BrightWork today rolled out a major BrightWork 365 update engineered to fast-track PMO migrations ahead of the confirmed September 30, 2026 retirement of Microsoft Project Online. The announcement, made from the company’s Boston headquarters on June 17, positions the release as a direct response to mounting enterprise urgency. With under three months until the legacy platform goes dark, thousands of organizations still running mission-critical portfolios on Project Online now face a compressed transition window.

BrightWork 365 has long been positioned as a successor to Project Online for teams that need more robust governance and portfolio visibility inside Microsoft 365. This latest release bundles purpose-built migration wizards, pre-configured dashboard templates, and automated data mapping that the vendor claims can cut migration effort by up to 60 percent. For PMO leaders staring down an absolute end-of-life deadline, those efficiency gains aren’t just welcome — they are existential.

The End Is Firm: What Project Online Retirement Means

Microsoft first signaled the sunset of Project Online in early 2024, steering customers toward Project for the web and Microsoft Planner as lightweight replacements.
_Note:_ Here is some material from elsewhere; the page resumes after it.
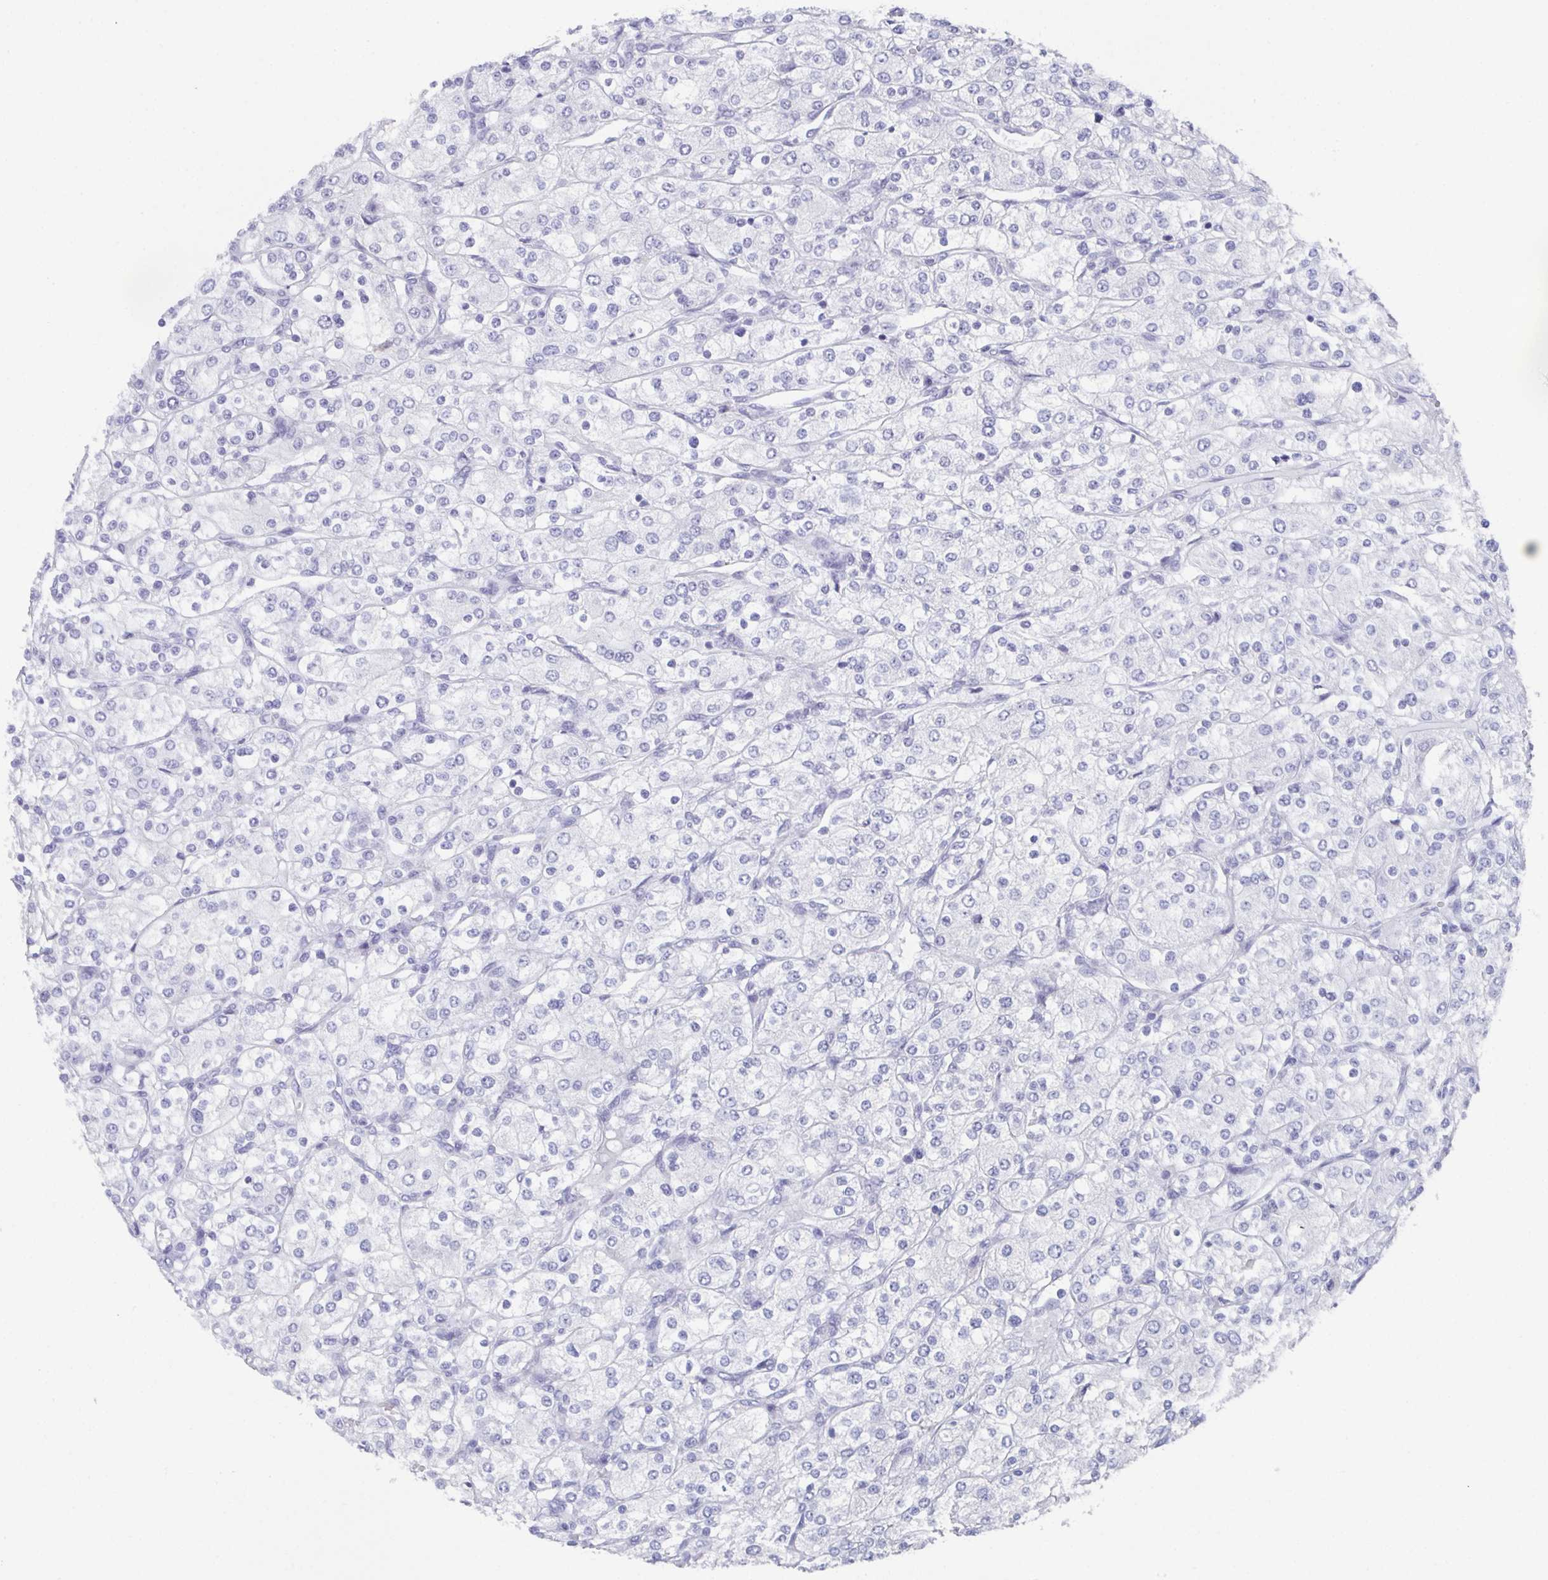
{"staining": {"intensity": "negative", "quantity": "none", "location": "none"}, "tissue": "renal cancer", "cell_type": "Tumor cells", "image_type": "cancer", "snomed": [{"axis": "morphology", "description": "Adenocarcinoma, NOS"}, {"axis": "topography", "description": "Kidney"}], "caption": "Immunohistochemical staining of adenocarcinoma (renal) shows no significant expression in tumor cells.", "gene": "DYDC2", "patient": {"sex": "male", "age": 80}}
However, those tools lack the structured portfolio management, demand governance, and reporting depth that mature PMOs rely on. The September 30, 2026 cutoff means not just loss of access but permanent archival of project data unless proactively moved. Many organizations had been delaying the switch, hoping for extended support, but the date is now cast in stone.

The retirement impacts every Project Online tenant globally. Customized project sites, workflows, resource plans, and years of historical portfolio data must either be migrated or abandoned. For heavily regulated industries — government, aerospace, healthcare — the compliance implications alone make migration a C-suite priority. Yet the technical heavy lifting has so far fallen on already stretched PMO teams.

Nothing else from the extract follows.